Another interesting aspect is the claim by the defense that “that issuing an injunction to “void” an election “simply cannot be done””. Perhaps that gets to another key aspect of the case. There may be some people who believe that unfair elections and elections where votes are not properly counted simply cannot be voided. It seems like citizens of Burlington and Harwinton should be concerned if the message being taught in their schools is that your vote does not count. Any administrator that wants to promote that as a message shouldn’t be fired because of some lawsuit. They should be fired for pedagogical reasons.
Yet none of these things are all that much fun reading. The real fun comes when the writer of the brief takes of the gloves with comments like:
The defendants’ bold and unconstitutional reach into Avery’s bedroom to censor and punish her for a written communication, is likely to cause (and may have already caused) a chill to countless other students, who will fear punishment for what they say or write outside school, because some priggish and thin-skinned school official may deem it “offensive.”
Then, they take the defense to task with this interesting section:
the defendants curiously rely on cases as old as 170 years to justify restrictions on the speech rights of public school students... The first case, State v. Pendergrass, 19 N.C. 365, 366 (1837) involved physical abuse of a 6- or 7-yearold girl by a schoolmaster, who whipped her with a switch for being disobedient, that left marks on her body visible for two days.
It is not surprising that the lawyer who compared students to inmates and the high school to an asylum would base his defense on cases argued to support abuse. It is truly unfortunate that some people involved in education today still believe that abuse, whether it be physical or emotional is an acceptable basis for pedagogy.
The brief captures some of this,
While these defendants may long for the “good old days” of cruel and authoritarian Dickensian schoolmasters, like Mr.

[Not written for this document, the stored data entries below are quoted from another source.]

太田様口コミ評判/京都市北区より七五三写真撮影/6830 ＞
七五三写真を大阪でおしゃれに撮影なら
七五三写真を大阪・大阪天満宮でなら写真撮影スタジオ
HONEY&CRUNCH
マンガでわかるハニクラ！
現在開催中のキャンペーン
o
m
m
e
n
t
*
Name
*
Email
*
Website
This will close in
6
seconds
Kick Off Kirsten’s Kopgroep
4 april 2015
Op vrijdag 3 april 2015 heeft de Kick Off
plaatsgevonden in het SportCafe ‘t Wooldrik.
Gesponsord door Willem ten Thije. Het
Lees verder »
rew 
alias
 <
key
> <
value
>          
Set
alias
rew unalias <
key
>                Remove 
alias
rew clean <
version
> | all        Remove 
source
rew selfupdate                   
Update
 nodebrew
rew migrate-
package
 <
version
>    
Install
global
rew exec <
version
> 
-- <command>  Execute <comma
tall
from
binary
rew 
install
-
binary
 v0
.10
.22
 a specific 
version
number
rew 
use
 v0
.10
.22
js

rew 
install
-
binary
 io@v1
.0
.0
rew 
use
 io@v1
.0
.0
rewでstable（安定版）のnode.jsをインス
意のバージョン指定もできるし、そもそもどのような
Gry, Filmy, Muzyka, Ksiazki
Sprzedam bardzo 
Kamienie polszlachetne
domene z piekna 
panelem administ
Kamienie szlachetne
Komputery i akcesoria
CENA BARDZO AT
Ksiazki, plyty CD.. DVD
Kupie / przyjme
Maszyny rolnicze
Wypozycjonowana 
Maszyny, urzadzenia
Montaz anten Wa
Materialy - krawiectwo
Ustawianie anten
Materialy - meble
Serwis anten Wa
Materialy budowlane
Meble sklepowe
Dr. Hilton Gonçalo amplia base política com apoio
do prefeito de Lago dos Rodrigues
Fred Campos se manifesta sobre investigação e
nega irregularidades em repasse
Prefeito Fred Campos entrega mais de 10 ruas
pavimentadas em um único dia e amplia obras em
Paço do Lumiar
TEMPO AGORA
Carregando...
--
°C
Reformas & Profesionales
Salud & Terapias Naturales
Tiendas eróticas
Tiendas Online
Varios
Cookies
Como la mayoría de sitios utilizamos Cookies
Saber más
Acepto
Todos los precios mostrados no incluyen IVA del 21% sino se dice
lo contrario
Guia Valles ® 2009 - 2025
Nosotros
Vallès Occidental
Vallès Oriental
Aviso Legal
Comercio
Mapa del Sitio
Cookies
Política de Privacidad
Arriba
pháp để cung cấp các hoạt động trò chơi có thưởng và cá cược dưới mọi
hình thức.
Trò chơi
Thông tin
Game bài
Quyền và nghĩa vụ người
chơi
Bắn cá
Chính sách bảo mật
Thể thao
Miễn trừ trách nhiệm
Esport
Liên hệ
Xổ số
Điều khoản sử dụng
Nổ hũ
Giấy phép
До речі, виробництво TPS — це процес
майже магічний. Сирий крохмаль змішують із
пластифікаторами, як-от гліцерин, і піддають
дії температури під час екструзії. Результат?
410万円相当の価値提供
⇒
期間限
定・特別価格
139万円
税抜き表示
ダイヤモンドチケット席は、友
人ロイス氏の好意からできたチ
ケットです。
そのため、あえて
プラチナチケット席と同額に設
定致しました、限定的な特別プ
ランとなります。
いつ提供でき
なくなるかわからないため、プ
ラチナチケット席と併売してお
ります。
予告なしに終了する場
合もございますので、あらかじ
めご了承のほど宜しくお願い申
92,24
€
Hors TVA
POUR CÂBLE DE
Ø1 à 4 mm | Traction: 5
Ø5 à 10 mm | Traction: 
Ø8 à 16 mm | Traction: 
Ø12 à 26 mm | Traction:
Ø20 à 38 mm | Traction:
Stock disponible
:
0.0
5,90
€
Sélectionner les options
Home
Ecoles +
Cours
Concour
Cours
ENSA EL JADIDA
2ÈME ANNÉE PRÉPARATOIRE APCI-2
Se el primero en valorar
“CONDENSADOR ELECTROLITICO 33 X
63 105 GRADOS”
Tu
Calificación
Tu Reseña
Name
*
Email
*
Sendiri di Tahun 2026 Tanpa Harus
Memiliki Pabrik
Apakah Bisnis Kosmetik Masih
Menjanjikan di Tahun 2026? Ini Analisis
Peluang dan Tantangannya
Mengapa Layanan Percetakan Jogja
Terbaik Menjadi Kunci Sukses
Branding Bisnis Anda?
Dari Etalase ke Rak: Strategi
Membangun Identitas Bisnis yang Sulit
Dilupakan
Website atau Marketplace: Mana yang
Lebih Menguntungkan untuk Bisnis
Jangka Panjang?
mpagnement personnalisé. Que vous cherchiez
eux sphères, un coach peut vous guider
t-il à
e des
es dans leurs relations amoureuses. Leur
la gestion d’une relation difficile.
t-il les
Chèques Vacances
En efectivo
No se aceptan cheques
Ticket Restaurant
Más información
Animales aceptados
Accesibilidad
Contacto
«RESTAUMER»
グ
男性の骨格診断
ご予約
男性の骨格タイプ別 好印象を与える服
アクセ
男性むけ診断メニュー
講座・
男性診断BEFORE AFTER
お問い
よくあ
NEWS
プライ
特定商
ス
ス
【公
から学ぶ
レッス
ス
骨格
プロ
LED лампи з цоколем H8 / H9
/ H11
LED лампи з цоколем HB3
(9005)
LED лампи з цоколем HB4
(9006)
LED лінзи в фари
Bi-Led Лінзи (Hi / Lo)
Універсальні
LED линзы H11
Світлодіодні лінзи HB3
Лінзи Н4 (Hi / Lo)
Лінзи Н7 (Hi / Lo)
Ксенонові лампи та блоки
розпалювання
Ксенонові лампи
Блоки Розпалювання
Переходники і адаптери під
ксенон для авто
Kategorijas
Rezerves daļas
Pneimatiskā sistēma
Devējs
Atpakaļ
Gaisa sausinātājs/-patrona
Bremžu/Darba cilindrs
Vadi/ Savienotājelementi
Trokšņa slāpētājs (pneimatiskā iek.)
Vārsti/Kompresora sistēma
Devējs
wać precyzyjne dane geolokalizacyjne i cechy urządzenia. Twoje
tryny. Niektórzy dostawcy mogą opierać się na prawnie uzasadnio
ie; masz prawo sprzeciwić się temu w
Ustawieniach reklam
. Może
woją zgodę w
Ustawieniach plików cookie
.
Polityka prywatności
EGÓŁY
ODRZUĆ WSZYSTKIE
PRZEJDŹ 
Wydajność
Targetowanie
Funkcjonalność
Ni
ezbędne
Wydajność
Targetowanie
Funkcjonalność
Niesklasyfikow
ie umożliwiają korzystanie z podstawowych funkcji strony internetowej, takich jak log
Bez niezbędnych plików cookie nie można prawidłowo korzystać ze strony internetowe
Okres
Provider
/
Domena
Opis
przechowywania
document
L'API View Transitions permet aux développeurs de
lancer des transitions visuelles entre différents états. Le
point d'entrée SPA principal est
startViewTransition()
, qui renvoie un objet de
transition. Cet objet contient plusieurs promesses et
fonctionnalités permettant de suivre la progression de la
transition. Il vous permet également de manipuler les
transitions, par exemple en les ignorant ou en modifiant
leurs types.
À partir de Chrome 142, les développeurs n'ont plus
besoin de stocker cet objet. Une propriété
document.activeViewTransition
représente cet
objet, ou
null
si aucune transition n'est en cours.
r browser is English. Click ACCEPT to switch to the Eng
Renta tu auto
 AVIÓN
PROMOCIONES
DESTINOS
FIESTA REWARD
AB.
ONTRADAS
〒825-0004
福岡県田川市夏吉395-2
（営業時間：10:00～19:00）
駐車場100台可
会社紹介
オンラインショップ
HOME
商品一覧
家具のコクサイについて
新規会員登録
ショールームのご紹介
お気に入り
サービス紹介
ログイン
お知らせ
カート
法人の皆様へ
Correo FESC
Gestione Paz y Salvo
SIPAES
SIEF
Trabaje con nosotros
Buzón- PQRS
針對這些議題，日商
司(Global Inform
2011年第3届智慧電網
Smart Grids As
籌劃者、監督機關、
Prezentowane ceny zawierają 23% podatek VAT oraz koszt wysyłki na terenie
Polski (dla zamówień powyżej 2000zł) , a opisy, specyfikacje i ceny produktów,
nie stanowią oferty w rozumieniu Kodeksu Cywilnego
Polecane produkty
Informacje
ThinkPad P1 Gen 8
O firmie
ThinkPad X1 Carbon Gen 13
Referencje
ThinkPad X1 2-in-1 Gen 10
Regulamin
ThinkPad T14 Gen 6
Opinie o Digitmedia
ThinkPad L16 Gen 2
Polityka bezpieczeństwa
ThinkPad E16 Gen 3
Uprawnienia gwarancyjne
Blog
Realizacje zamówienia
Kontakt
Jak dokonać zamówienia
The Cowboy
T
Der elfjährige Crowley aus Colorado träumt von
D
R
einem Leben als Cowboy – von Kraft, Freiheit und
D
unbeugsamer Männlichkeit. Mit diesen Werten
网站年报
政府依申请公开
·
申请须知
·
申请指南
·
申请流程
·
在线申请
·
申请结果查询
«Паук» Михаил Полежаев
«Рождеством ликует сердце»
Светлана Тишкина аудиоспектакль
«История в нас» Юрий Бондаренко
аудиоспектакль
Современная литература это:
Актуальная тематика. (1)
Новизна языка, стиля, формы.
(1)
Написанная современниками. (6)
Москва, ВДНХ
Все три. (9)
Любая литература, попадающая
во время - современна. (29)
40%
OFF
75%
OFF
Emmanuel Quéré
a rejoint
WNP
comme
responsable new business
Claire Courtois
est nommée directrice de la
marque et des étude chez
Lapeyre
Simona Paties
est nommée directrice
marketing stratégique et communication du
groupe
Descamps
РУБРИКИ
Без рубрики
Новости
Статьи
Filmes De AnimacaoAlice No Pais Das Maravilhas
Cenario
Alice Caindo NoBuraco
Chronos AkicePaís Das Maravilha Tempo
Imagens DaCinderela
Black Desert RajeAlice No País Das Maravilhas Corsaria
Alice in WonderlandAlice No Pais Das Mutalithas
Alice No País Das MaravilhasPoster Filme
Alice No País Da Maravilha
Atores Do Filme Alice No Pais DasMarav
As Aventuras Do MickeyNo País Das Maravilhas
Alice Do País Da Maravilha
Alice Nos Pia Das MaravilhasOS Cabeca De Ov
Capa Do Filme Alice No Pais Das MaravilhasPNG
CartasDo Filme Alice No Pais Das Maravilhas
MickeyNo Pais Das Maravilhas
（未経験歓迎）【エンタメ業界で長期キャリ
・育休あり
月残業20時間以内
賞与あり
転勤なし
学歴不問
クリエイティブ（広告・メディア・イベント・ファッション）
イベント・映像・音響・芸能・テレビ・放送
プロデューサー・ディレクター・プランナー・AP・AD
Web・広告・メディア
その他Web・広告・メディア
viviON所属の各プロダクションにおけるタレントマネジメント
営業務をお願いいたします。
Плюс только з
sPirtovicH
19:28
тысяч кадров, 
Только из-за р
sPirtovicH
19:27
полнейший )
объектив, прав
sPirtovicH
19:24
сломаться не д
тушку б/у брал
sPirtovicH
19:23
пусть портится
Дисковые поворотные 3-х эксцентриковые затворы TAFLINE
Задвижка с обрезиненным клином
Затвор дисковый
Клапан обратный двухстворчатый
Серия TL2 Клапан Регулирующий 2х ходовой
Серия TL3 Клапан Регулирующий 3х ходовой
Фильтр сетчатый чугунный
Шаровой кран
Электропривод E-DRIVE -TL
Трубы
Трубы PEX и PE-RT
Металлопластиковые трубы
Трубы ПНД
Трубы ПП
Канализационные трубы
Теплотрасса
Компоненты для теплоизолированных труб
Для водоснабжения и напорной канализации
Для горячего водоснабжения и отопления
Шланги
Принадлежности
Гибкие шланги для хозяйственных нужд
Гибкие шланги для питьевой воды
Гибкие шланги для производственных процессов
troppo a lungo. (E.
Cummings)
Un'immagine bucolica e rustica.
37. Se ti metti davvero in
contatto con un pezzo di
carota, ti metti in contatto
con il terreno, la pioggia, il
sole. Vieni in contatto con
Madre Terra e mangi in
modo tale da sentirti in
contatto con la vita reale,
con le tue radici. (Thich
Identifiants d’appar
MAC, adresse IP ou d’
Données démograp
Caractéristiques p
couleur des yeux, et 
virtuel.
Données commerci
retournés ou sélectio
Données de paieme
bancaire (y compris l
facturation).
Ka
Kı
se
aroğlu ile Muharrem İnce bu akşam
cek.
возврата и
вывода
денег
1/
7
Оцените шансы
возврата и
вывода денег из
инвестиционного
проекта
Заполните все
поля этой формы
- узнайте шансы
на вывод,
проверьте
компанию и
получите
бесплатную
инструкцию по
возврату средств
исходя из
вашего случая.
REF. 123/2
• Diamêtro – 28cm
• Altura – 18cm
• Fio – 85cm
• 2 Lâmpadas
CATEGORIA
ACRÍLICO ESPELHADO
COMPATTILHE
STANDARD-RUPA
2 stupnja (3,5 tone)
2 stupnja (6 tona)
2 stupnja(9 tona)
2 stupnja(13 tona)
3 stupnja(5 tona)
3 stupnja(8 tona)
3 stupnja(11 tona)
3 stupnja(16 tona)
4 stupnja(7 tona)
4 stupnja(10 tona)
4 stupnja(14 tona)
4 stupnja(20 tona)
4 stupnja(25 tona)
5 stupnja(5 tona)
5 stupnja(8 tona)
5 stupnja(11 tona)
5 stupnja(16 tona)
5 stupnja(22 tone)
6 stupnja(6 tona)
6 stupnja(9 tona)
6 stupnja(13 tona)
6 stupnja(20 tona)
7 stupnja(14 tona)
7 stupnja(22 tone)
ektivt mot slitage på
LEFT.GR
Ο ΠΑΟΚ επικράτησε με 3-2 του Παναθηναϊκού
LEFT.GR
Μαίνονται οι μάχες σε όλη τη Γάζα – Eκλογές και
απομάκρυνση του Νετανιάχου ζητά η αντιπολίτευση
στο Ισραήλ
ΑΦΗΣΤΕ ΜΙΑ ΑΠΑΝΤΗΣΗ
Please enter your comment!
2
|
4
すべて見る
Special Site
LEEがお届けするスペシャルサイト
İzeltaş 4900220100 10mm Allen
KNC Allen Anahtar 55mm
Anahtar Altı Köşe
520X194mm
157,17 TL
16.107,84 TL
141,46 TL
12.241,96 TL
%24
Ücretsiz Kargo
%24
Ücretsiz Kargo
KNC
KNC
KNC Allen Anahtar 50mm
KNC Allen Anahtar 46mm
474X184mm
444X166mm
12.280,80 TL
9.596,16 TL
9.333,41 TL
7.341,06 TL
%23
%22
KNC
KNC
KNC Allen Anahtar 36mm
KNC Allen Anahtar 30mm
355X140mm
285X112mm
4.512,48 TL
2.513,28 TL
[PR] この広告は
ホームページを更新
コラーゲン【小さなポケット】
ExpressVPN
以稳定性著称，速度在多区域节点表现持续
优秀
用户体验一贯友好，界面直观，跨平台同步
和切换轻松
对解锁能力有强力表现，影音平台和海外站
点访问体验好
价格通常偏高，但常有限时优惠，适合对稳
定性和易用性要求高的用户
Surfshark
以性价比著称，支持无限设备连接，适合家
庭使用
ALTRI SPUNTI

Creakle, who punished impudence and protest by pupils – even small children – with physical abuse, deprivation or expulsion, and who believed they could act with impunity, the defendants here do not recognize the irony of relying on cases that pre-date the development of the incorporation of the first amendment into the concept of ordered liberty under the fourteenth amendment. Indeed, two of these cases predate the passage of the fourteenth amendment by decades!
Okay, some of you may not find reading all of this as much fun as watching High School Musical, but to someone who has been following the case closely I have to say, I greatly enjoyed reading the brief. Yet my opinion, or your opinion isn’t what matters. What matters is the opinions of the justices that will review the appeal, and we still have to wait a while to find out what their reactions will be.